» WHAT IS EXPECTED
Set down every record below exactly as written.

──────── EXERCISE MATERIAL

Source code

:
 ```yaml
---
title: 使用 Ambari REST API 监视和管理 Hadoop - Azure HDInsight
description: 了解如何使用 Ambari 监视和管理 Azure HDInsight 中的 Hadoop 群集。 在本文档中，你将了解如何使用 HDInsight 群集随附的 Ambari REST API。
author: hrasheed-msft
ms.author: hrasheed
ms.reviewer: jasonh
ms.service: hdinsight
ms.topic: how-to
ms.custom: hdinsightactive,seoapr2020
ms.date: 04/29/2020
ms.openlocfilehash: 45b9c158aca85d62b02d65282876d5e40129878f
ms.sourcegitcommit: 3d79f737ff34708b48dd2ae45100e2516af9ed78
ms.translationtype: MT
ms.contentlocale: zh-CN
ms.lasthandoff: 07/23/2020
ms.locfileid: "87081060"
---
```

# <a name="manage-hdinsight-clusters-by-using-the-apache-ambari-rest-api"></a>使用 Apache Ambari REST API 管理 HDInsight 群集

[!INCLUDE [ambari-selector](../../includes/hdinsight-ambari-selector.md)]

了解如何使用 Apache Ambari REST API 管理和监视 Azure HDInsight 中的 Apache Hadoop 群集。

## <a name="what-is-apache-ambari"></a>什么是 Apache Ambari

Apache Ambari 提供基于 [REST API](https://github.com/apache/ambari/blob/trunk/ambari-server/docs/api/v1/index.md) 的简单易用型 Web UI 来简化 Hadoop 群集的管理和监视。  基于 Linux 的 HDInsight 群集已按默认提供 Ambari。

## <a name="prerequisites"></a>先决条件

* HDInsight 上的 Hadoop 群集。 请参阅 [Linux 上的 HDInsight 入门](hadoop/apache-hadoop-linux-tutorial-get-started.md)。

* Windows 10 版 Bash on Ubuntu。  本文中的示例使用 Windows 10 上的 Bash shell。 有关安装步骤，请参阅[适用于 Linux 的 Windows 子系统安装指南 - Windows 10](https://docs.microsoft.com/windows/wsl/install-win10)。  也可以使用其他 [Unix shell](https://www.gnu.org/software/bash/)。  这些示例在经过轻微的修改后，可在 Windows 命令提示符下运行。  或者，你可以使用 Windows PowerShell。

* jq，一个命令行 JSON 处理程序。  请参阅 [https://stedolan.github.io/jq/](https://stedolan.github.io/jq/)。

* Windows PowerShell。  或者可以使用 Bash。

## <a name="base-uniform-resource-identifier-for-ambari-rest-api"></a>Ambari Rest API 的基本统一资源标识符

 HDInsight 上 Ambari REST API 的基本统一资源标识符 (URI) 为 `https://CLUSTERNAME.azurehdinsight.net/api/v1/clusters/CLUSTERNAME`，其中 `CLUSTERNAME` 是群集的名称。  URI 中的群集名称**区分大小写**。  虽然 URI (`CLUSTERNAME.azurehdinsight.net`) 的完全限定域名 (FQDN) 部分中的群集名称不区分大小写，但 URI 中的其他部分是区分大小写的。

────────────────

» EXERCISE OUTPUT
Source code

:
 ```yaml
---
title: 使用 Ambari REST API 监视和管理 Hadoop - Azure HDInsight
description: 了解如何使用 Ambari 监视和管理 Azure HDInsight 中的 Hadoop 群集。 在本文档中，你将了解如何使用 HDInsight 群集随附的 Ambari REST API。
author: hrasheed-msft
ms.author: hrasheed
ms.reviewer: jasonh
ms.service: hdinsight
ms.topic: how-to
ms.custom: hdinsightactive,seoapr2020
ms.date: 04/29/2020
ms.openlocfilehash: 45b9c158aca85d62b02d65282876d5e40129878f
ms.sourcegitcommit: 3d79f737ff34708b48dd2ae45100e2516af9ed78
ms.translationtype: MT
ms.contentlocale: zh-CN
ms.lasthandoff: 07/23/2020
ms.locfileid: "87081060"
---
```

# <a name="manage-hdinsight-clusters-by-using-the-apache-ambari-rest-api"></a>使用 Apache Ambari REST API 管理 HDInsight 群集

[!INCLUDE [ambari-selector](../../includes/hdinsight-ambari-selector.md)]

了解如何使用 Apache Ambari REST API 管理和监视 Azure HDInsight 中的 Apache Hadoop 群集。

## <a name="what-is-apache-ambari"></a>什么是 Apache Ambari

Apache Ambari 提供基于 [REST API](https://github.com/apache/ambari/blob/trunk/ambari-server/docs/api/v1/index.md) 的简单易用型 Web UI 来简化 Hadoop 群集的管理和监视。  基于 Linux 的 HDInsight 群集已按默认提供 Ambari。

## <a name="prerequisites"></a>先决条件

* HDInsight 上的 Hadoop 群集。 请参阅 [Linux 上的 HDInsight 入门](hadoop/apache-hadoop-linux-tutorial-get-started.md)。

* Windows 10 版 Bash on Ubuntu。  本文中的示例使用 Windows 10 上的 Bash shell。 有关安装步骤，请参阅[适用于 Linux 的 Windows 子系统安装指南 - Windows 10](https://docs.microsoft.com/windows/wsl/install-win10)。  也可以使用其他 [Unix shell](https://www.gnu.org/software/bash/)。  这些示例在经过轻微的修改后，可在 Windows 命令提示符下运行。  或者，你可以使用 Windows PowerShell。

* jq，一个命令行 JSON 处理程序。  请参阅 [https://stedolan.github.io/jq/](https://stedolan.github.io/jq/)。

* Windows PowerShell。  或者可以使用 Bash。

## <a name="base-uniform-resource-identifier-for-ambari-rest-api"></a>Ambari Rest API 的基本统一资源标识符

 HDInsight 上 Ambari REST API 的基本统一资源标识符 (URI) 为 `https://CLUSTERNAME.azurehdinsight.net/api/v1/clusters/CLUSTERNAME`，其中 `CLUSTERNAME` 是群集的名称。  URI 中的群集名称**区分大小写**。  虽然 URI (`CLUSTERNAME.azurehdinsight.net`) 的完全限定域名 (FQDN) 部分中的群集名称不区分大小写，但 URI 中的其他部分是区分大小写的。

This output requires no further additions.